What is expected:
Only the lines holding "down" are wanted. Copy every one from the records below.

======== Provided data ========

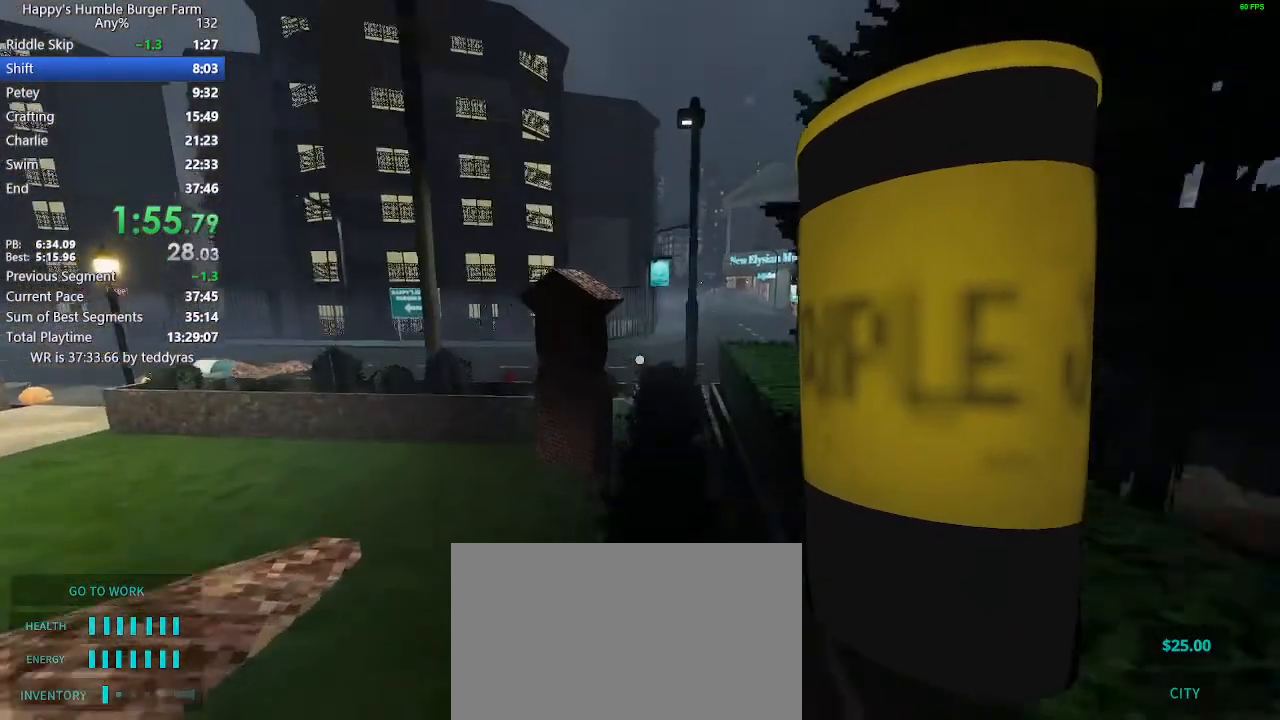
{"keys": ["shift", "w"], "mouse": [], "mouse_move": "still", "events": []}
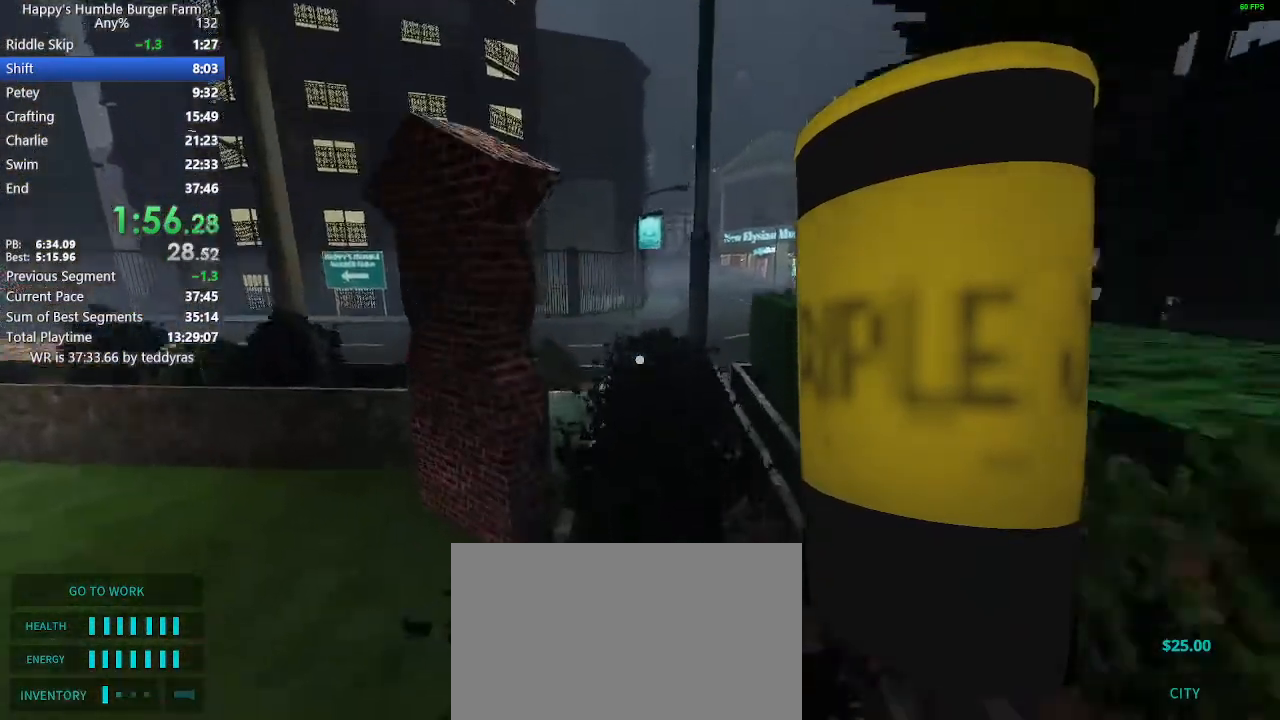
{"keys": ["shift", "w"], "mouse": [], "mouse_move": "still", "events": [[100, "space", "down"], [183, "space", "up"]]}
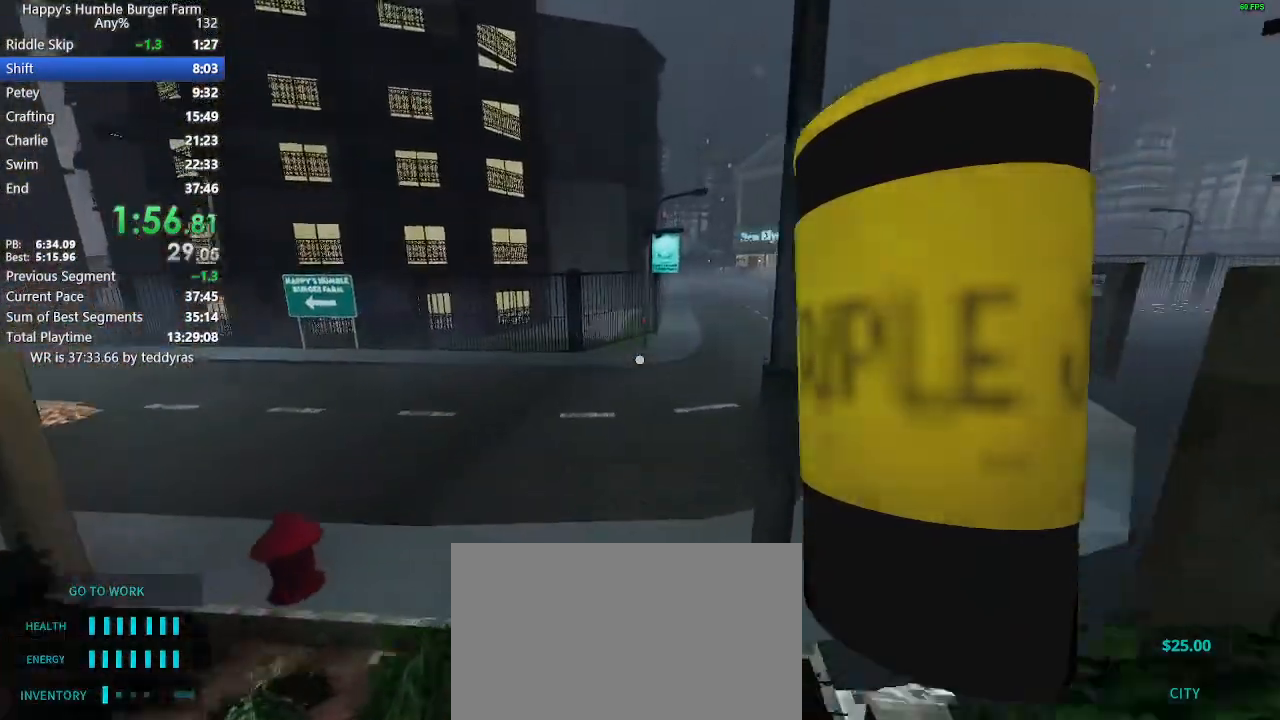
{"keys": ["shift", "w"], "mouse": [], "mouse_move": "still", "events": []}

========
======== Provided data ========

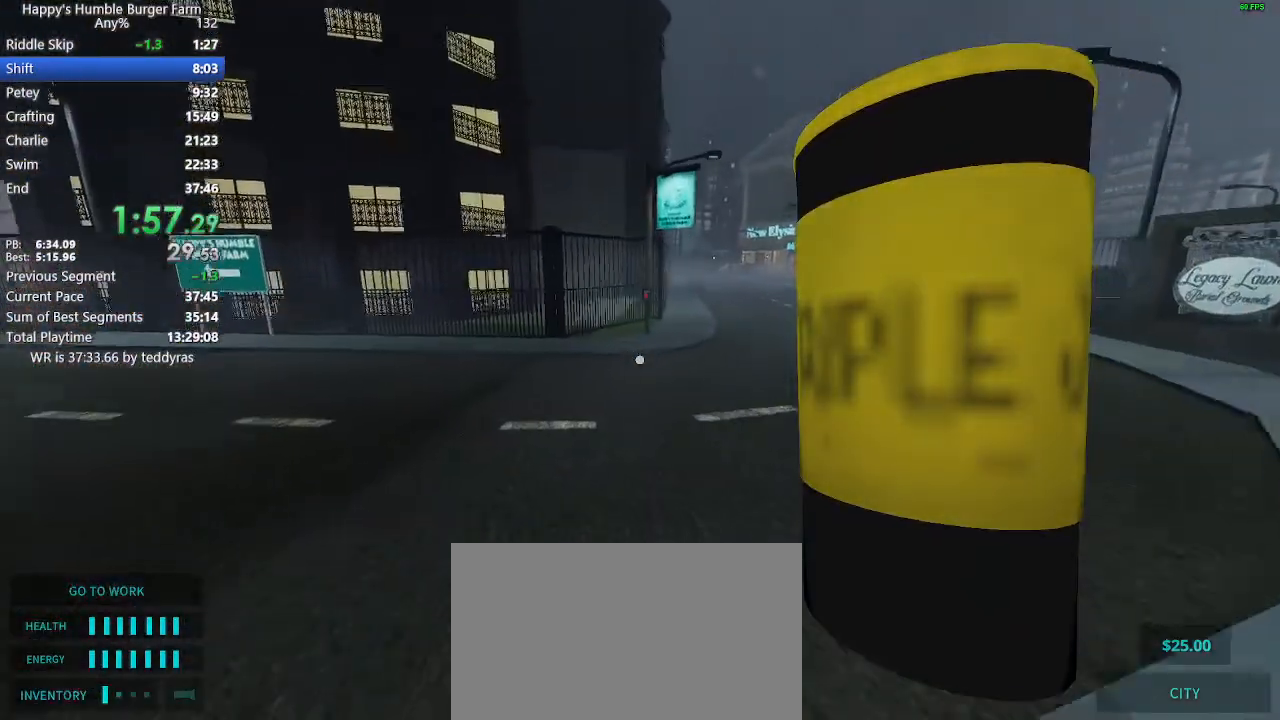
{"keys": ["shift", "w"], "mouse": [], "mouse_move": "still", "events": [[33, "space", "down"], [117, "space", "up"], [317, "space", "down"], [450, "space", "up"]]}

========
======== Provided data ========

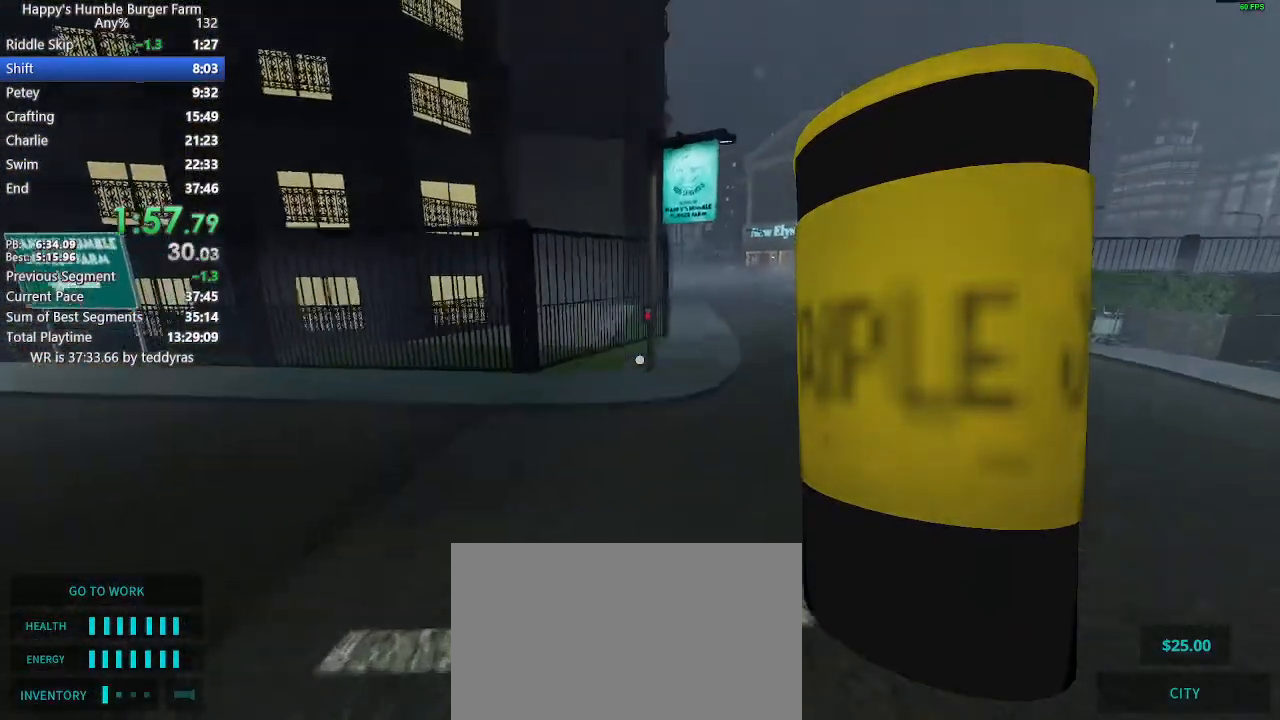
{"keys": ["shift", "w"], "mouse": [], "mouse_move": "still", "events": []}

========

Solved problem:
{"keys": ["shift", "w"], "mouse": [], "mouse_move": "still", "events": [[100, "space", "down"], [183, "space", "up"]]}
{"keys": ["shift", "w"], "mouse": [], "mouse_move": "still", "events": [[33, "space", "down"], [117, "space", "up"], [317, "space", "down"], [450, "space", "up"]]}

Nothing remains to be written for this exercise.